Liminal Space

Liminal Space
Kindness, Compassion…

Saturday, September 4, 2010

Tá tú anseo!

Yes, "I am here"! Just not "here". My dreams are plagued with Ireland, my thoughts clouded with scents of peat fire and salty air... Now that I am so close to beginning school once more I have to think back to when we moved here. A year ago my future seemed clear and right out in front of me. Then we went to Ireland and returned home... I spent most of the summer sitting on my ass playing Sims and wishing I had a real life. :-(

Ireland changed my entire being. Maybe I was suppose to just sit this summer but I cannot help feeling like I wasted so much time. Instead of listing the things I could have done, I am going to be thankful for having the time to waste. :-)

My next journey is with numbers and art! I am not sure how I feel about it all just yet. I am excited and nervous! The Ireland program was so exciting and adrenaline based I am wondering just how this year will go. I am really trying not to compare the two, but how is that possible? It is not often that opportunity comes along... Nor for that amount of personal growth to happen in such a small amount of time. I think I will break it down and write a bit more of what I experienced and how I feel it has impacted my life.
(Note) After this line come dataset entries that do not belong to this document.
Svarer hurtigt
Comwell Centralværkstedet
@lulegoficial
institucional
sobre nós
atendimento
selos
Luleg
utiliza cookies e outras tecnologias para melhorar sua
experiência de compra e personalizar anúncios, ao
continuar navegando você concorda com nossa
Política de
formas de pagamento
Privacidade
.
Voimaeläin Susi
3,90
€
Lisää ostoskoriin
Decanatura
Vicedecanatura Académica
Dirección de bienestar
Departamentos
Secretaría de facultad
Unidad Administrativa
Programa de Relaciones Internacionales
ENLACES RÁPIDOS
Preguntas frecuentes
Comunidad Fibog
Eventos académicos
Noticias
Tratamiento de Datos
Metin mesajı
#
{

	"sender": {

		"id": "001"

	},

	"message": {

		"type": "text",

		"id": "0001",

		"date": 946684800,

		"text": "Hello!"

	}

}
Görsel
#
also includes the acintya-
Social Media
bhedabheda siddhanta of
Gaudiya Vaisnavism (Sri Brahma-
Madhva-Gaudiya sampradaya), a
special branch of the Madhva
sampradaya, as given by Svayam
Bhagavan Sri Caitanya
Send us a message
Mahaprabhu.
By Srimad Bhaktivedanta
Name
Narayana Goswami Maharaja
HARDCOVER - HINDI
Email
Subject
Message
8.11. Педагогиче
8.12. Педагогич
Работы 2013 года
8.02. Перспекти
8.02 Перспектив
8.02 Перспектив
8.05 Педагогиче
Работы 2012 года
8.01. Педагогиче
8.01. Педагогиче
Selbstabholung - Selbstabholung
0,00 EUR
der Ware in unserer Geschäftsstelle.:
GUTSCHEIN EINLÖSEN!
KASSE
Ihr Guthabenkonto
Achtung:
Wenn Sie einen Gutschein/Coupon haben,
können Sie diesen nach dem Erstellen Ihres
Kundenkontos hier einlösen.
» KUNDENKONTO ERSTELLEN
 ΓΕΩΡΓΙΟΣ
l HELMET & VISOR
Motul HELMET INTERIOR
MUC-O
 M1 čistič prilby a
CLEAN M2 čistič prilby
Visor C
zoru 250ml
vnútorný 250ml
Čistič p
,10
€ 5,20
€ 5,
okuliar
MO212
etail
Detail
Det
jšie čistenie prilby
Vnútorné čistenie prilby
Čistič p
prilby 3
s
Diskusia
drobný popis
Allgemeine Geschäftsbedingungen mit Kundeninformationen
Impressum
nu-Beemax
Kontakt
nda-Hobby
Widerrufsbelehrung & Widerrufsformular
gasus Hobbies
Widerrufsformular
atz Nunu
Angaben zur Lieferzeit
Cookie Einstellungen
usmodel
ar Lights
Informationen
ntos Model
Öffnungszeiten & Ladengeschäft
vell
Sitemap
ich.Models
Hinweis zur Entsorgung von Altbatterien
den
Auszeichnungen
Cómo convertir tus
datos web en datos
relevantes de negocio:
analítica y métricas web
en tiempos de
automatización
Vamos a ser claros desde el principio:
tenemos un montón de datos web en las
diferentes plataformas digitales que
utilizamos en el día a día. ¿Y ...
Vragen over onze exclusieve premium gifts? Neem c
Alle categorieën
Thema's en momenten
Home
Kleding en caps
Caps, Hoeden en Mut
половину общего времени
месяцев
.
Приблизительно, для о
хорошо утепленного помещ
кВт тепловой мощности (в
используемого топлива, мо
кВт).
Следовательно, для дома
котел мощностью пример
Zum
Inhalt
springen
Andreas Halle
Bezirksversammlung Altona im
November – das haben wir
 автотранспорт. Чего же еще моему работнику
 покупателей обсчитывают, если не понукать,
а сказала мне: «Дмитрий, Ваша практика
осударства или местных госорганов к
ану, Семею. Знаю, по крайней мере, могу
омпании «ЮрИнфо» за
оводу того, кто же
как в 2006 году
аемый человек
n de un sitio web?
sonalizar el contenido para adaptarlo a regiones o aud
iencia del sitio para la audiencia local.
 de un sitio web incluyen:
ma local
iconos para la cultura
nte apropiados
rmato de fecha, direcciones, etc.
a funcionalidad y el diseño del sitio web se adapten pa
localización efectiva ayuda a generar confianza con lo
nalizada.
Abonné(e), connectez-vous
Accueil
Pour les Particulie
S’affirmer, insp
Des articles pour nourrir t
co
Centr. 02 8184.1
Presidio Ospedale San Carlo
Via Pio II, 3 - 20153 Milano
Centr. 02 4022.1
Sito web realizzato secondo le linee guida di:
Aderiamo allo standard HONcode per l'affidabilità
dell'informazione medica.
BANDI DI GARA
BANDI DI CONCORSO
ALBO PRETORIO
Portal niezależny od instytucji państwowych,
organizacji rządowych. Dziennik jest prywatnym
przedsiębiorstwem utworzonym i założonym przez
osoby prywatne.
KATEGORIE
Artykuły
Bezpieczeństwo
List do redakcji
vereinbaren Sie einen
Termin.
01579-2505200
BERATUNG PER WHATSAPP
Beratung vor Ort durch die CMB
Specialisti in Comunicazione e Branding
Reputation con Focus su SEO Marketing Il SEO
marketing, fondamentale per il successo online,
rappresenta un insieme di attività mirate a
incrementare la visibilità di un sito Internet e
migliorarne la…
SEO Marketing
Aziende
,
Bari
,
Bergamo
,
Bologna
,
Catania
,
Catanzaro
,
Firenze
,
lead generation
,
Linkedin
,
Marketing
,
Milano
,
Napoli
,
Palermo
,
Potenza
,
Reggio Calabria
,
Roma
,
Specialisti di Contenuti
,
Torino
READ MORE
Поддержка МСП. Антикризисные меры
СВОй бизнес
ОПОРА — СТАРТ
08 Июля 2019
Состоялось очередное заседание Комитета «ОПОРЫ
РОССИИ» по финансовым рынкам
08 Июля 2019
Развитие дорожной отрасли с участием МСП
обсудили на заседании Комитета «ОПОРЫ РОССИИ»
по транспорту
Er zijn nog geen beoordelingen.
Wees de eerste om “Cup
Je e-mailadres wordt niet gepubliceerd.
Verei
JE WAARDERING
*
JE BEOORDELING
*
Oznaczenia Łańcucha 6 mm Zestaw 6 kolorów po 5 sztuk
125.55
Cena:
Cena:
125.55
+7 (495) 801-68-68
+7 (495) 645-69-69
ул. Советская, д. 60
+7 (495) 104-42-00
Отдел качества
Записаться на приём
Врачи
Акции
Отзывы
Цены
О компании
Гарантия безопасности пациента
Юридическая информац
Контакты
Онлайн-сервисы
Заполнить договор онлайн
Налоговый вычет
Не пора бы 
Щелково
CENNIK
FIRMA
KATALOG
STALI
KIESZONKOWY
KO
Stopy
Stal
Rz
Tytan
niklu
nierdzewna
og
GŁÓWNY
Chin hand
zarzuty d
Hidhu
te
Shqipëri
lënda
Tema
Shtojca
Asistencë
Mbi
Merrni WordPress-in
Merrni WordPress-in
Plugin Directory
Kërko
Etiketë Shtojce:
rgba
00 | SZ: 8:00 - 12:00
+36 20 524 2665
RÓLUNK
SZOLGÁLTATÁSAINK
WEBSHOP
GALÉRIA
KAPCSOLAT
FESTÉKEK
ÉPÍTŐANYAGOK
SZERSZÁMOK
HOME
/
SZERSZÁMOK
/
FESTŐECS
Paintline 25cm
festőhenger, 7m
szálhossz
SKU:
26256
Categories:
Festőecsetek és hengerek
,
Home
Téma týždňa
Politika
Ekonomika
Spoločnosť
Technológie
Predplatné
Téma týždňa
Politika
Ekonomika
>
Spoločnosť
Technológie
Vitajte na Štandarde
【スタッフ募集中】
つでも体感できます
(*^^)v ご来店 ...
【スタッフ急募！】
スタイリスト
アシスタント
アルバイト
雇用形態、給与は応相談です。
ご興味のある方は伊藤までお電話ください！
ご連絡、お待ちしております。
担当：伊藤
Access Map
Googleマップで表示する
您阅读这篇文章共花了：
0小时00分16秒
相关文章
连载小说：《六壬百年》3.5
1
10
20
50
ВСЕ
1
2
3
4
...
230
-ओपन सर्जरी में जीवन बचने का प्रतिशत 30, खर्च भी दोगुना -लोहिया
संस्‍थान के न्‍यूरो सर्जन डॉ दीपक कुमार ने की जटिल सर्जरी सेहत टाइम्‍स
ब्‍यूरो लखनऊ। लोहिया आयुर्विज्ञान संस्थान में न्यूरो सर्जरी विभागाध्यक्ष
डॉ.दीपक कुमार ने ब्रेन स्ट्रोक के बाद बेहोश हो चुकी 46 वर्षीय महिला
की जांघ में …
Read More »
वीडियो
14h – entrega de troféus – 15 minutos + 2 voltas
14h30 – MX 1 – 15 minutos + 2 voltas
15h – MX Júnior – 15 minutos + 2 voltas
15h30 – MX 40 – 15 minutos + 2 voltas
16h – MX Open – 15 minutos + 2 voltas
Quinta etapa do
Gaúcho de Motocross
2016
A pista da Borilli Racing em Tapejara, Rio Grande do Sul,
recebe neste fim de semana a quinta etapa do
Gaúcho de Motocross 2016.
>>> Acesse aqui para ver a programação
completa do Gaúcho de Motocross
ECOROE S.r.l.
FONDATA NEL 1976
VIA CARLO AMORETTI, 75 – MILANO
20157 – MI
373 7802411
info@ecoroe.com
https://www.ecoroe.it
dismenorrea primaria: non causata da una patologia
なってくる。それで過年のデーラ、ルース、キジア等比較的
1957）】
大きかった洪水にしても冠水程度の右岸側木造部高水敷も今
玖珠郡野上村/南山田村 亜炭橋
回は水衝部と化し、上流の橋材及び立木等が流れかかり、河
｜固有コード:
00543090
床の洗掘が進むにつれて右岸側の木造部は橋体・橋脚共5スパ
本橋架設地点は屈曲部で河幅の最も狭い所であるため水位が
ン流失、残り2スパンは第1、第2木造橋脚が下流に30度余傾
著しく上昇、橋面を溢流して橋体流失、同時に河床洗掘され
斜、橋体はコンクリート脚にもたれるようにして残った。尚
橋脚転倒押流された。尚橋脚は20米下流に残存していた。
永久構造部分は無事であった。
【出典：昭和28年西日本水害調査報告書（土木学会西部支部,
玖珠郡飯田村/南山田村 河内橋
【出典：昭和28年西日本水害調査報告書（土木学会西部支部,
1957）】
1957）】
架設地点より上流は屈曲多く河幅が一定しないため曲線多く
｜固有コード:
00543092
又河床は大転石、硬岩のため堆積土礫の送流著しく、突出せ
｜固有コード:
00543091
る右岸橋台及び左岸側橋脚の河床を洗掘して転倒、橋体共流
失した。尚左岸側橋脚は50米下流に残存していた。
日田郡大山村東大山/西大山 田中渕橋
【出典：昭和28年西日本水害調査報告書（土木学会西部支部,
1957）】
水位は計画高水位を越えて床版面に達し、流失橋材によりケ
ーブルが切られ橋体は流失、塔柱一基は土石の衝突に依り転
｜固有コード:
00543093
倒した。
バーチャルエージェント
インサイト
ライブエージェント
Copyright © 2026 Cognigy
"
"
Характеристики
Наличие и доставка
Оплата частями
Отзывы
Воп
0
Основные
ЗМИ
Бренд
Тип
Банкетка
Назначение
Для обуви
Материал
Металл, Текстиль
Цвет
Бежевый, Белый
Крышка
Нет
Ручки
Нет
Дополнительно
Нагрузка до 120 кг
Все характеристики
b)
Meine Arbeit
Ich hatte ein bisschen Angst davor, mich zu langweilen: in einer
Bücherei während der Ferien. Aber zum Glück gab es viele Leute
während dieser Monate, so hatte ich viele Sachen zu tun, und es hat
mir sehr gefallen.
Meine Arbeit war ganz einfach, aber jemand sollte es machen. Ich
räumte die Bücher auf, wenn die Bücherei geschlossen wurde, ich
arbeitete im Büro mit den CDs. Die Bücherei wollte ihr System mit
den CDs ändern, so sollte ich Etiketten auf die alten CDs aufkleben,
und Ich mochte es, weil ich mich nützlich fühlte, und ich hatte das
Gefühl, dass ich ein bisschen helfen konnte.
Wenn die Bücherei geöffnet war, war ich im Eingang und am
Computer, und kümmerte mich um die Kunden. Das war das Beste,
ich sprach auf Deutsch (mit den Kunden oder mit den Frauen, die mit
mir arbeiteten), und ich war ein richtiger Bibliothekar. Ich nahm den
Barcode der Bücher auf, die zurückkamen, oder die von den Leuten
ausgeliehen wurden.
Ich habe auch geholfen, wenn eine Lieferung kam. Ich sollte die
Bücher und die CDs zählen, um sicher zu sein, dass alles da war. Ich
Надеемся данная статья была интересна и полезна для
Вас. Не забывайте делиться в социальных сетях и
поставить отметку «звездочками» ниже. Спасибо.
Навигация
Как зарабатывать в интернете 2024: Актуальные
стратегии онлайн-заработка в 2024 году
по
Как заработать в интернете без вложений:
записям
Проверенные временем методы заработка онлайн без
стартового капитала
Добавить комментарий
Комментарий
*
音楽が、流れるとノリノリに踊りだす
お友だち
I have been thinking a lot about Dublin. I am not a fan of big cities! Dublin is fairly large and yet I felt very comfortable there. I usually tense up when I am around large amounts of people I do not know, but I had no problem hanging out and being calm. It is this calm feeling that has had me feeling out of sorts. It is as if I picked it up in Dublin and left it there before returning home! I would very much like that feeling back! My stomach has been in knots since returning home. Worrying about every little thing... What is it about Ireland that caused me to find a sense of well-being?